In perusing various financial websites, I stumbled on this one graphic that perfectly captures the current state of the global economy and how it has entered the sovereign debt danger zone:
If you are having difficulty understanding the graphic, it looks at the level of public debt as a percentage of GDP versus nominal (i.e. not corrected for inflation) GDP growth levels for many of the world's advanced economies. The graphic compares the average pre-Great Recession (aka "crisis") sovereign debt as a percentage of GDP for the years between 1995 and 2006 plotted against nominal year-over-year growth in GDP and then compares that the same data over the last two quarters. In all cases with the exception of Japan which has a very small increase in nominal economic growth, you can see that nominal GDP growth has decelerated and debt levels have risen. This pushes all but one of the data points upwards and to the left, in the direction of debt danger.
What this tells us is that central bank policies since the Great Recession have had two key results:
1.) the monetary policies have led to a very worrying increase in the level of sovereign debt as governments lined up at the trough to avail themselves of ultra-cheap credit. In some cases, this increase was very significant; pushing debt-to-GDP levels above the 100 percent mark.
2.) the monetary policies have been quite ineffective at prodding the economy back to the growth levels experienced in the decade prior to the Great Recession.
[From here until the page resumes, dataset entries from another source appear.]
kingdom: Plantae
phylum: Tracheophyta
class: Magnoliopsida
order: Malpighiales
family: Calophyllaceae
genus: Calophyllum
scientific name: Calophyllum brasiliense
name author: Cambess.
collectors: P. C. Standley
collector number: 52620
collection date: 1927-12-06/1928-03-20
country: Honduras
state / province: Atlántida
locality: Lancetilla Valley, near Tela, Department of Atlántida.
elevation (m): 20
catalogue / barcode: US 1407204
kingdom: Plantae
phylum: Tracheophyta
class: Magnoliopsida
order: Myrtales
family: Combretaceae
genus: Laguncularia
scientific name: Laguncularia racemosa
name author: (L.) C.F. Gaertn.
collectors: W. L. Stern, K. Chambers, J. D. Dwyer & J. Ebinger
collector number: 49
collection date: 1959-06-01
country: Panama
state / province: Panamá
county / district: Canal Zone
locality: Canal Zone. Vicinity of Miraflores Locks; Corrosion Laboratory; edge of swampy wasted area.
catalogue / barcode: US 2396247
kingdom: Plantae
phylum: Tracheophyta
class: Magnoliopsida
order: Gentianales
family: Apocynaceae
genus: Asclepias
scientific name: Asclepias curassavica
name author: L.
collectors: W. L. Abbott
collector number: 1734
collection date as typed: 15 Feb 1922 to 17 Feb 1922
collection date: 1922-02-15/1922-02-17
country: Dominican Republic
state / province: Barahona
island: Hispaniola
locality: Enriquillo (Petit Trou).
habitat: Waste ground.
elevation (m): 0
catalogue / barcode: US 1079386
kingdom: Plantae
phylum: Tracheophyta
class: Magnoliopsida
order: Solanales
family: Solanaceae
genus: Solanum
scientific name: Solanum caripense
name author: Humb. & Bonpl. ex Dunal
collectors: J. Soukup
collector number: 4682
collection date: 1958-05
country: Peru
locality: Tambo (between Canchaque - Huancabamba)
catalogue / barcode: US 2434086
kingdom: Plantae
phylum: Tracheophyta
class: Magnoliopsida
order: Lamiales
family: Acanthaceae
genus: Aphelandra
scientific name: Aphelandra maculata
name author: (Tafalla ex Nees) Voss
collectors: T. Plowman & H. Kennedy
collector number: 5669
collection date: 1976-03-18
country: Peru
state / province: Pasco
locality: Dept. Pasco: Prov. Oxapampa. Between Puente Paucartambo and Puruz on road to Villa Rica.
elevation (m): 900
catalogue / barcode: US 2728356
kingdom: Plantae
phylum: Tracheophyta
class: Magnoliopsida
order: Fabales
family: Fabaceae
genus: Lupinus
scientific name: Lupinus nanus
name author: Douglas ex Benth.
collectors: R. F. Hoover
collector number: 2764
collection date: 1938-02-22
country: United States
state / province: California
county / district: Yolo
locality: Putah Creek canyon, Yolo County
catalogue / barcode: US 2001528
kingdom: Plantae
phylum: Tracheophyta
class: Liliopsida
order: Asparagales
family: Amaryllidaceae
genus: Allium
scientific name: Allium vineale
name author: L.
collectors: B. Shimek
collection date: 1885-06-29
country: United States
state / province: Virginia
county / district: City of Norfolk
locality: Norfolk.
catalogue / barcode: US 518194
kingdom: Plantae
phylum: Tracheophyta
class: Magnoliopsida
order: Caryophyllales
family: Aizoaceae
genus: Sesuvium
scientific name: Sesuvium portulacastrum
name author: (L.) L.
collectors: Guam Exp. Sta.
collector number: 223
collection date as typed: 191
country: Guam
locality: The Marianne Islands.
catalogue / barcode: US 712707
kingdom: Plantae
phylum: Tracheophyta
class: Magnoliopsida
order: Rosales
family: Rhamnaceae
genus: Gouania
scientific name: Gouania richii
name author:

What is particularly concerning is that, as sovereign debt levels rise, it becomes increasingly difficult for governments to stimulate their economies during an economic contraction. Given that we are mathematically overdue for a recession, this graphic shows us that the world's central bankers will have to become even more creative if they hope to lift the global economy out of another downturn, creativity that will surely result in even more unintended and negative consequences.